Problems to work on
a) Say whether each statement agrees with the post on paternal investment and IQ, answering yes or no and quoting the words of the post that decide it: (i) the dataset covered children born in Britain in 1958; (ii) the study made no adjustment for social class; (iii) the fathers were sorted into four occupational categories.
b) Answer these questions from the post on paternal investment and IQ:
(i) At what age was the child's IQ measured?
(ii) In which journal did the article appear?
(iii) What common causal factor explains the rum example?
c) Resume the post on paternal investment and IQ, picking up right after its final sentence.

Passage
┏━━

Thursday, November 27, 2008

Does paternal investment increase child IQ?

The latest issue of Evolution and Human Behavior has an article on paternal investment and IQ. Using a longitudinal dataset of children born in Britain in 1958, Nettle (2008) found a significant positive correlation between a child’s IQ at age 11 and the father’s degree of family involvement. The less a father cared for his offspring, the less intelligent they were. Nettle concluded that paternal investment affects childhood IQ.

Now, correlation is not causation. It can be shown, for instance, that Presbyterian ministers in Boston have earnings that significantly correlate over time with the price of rum in Havana. But that doesn’t mean they’ve been dabbling in the rum trade. It simply means there’s a common causal factor, in this case the North American business cycle.

Similarly, a common cause may explain the correlation between low investment by fathers and low intelligence in their children. Deadbeat dads tend to be more present-oriented and probably less intelligent. Since intelligence has a large heritable component, their children would be less intelligent on average.

In all fairness, the Nettle study did control for social class, which in turn partially controls for time preference (i.e., whether the fathers were present-oriented or future-oriented). Specifically, the fathers were coded in terms of five occupational categories: professional, managerial and technical, skilled, partly skilled, and unskilled. I doubt, though, that this factor would have accounted for most variability in time preference. Even within the British working class, there is considerable variation, notably by religion and ethnicity, in the respective weighting that people give to present impulses versus future obligations.

┗━━

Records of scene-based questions
┏━━

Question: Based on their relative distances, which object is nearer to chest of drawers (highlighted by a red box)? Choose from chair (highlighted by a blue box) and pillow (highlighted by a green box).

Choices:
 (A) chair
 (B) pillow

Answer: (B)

┗━━

Solved tasks
a)
(i) Yes: "Using a longitudinal dataset of children born in Britain in 1958"
(ii) No: "the Nettle study did control for social class"
(iii) No: "the fathers were coded in terms of five occupational categories"

b)
(i) Age 11
(ii) Evolution and Human Behavior
(iii) The North American business cycle

c)
Nettle, D. (2008). Why do some dads get more involved than others? Evidence from a large British cohort. Evolution and Human Behavior, 29, 416-423.


Anonymous said...

If a deadbeat dad had spent extra time with his children doing so might not have improved their IQ.

Perhaps his children have less potential improvement from being read to ect. And of course the tendency to have large families might mean the children would be spending time with each other compensating for their lesser share of their fathers total time available.

A high investment dad might be getting a bigger return on his time as the child might have a potential to recieve IQ improvement from paternal association far beyond the low cut off point (where additional parental investment ceased to be cost effective) of the lower class children.

A good way of finding out would be to discover if the children of lower class parents who were given to adoptive parents of the professional/managerial class benefited (inasmuch as they gained IQ points over expectations) more than the children of even one professional/managerial parent* who were adopted into lower class families had their IQs lowered .

I've read that adoption authorities have a policy of placing children of one or more relatively higher socio-economic status parents with adoptive parents of a similarly high SES.

*I don't imagine that many children of two professional class people come up for adoption.

Anonymous said...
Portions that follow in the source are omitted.